The Power of Power Law: Asymmetry Enables Compositional Reasoning
For researchers training language models, this challenges the common intuition that uniform data distributions are optimal for learning long-tail skills.
The paper shows that training on power-law distributed data outperforms uniform data on compositional reasoning tasks like state tracking and multi-step arithmetic, requiring less data due to beneficial asymmetry in the loss landscape.
Natural language data follows a power-law distribution, with most knowledge and skills appearing at very low frequency. While a common intuition suggests that reweighting or curating data towards a uniform distribution may help models better learn these long-tail skills, we find a counterintuitive result: across a wide range of compositional reasoning tasks, such as state tracking and multi-step arithmetic, training under power-law distributions consistently outperforms training under uniform distributions.
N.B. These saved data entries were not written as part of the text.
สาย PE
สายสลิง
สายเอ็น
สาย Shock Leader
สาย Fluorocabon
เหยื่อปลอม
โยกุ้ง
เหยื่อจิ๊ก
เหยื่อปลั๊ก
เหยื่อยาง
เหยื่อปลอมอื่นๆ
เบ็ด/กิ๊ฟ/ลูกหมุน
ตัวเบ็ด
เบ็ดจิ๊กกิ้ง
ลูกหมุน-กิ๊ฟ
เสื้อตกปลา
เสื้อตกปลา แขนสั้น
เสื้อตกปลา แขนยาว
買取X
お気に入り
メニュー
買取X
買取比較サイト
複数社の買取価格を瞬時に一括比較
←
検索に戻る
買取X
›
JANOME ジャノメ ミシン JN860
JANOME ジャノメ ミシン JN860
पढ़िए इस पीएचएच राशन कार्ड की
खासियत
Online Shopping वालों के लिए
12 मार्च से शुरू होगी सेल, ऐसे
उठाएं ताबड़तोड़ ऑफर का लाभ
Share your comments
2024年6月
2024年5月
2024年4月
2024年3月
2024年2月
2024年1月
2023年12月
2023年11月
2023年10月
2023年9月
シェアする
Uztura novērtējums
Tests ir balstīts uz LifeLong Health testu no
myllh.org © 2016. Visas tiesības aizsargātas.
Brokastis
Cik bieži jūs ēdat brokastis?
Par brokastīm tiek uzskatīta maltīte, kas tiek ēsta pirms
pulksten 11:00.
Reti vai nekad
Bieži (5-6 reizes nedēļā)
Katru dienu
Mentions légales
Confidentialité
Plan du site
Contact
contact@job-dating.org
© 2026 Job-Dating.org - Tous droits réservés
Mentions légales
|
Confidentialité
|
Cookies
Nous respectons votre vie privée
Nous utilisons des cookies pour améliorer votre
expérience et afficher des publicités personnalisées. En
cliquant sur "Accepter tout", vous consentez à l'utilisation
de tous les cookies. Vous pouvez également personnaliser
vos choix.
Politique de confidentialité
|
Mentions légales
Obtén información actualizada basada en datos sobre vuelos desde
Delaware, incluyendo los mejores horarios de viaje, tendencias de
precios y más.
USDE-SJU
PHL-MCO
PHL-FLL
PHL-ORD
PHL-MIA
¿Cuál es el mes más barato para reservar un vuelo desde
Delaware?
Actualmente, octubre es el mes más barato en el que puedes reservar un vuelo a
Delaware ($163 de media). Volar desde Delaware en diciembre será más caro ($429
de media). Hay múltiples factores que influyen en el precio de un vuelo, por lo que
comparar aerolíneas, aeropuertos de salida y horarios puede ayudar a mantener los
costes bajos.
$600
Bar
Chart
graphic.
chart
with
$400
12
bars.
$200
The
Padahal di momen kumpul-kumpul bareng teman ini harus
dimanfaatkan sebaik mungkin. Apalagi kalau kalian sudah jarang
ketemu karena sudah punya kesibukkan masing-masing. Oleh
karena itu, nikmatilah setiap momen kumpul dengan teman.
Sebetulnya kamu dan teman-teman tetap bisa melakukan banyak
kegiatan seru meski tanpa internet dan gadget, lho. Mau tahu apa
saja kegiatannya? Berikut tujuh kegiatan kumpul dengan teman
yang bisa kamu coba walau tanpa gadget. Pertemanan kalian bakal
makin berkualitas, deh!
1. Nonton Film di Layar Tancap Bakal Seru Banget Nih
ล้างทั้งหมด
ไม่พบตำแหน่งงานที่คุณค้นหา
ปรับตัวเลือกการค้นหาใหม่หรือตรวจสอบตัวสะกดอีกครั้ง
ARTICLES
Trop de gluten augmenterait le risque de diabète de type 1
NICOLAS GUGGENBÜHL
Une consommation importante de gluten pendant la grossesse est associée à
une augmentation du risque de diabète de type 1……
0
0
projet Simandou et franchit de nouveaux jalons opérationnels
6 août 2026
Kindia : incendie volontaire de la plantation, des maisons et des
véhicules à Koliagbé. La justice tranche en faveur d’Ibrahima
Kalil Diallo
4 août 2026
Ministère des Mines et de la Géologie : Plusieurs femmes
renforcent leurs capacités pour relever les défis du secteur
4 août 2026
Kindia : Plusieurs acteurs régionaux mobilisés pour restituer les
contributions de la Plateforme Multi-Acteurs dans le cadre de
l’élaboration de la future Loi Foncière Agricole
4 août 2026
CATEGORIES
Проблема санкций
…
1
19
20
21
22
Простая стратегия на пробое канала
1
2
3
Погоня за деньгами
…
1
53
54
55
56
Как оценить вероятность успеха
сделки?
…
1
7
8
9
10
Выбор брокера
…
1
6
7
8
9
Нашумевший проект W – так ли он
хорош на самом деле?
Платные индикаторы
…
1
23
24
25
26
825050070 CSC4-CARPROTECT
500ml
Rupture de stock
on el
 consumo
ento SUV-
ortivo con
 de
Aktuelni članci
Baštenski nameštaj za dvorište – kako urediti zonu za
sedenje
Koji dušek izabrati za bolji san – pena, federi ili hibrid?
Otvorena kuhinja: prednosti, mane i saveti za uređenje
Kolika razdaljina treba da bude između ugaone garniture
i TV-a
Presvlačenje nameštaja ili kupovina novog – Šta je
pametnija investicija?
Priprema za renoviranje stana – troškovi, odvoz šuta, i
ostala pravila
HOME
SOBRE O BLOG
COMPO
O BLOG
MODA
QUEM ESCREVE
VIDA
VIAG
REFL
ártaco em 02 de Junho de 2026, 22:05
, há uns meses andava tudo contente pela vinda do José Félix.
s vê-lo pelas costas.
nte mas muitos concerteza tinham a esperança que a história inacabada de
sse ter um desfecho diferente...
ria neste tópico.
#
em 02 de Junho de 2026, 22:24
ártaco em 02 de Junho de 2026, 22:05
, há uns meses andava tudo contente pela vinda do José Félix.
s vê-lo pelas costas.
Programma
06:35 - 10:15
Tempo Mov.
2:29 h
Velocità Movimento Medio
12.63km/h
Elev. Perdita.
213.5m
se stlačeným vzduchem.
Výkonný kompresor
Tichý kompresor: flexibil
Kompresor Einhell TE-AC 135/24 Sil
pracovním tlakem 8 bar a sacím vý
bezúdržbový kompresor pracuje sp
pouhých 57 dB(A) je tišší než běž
To understand this advantage, we introduce a minimalist skill-composition task and show that learning under a power-law distribution provably requires significantly less training data. Our theoretical analysis reveals that power law sampling induces a beneficial asymmetry that improves the pathological loss landscape, which enables models to first acquire high-frequency skill compositions with low data complexity, which in turn serves as a stepping stone to efficiently learn rare long-tailed skills. Our results offer an alternative perspective on what constitutes an effective data distribution for training models.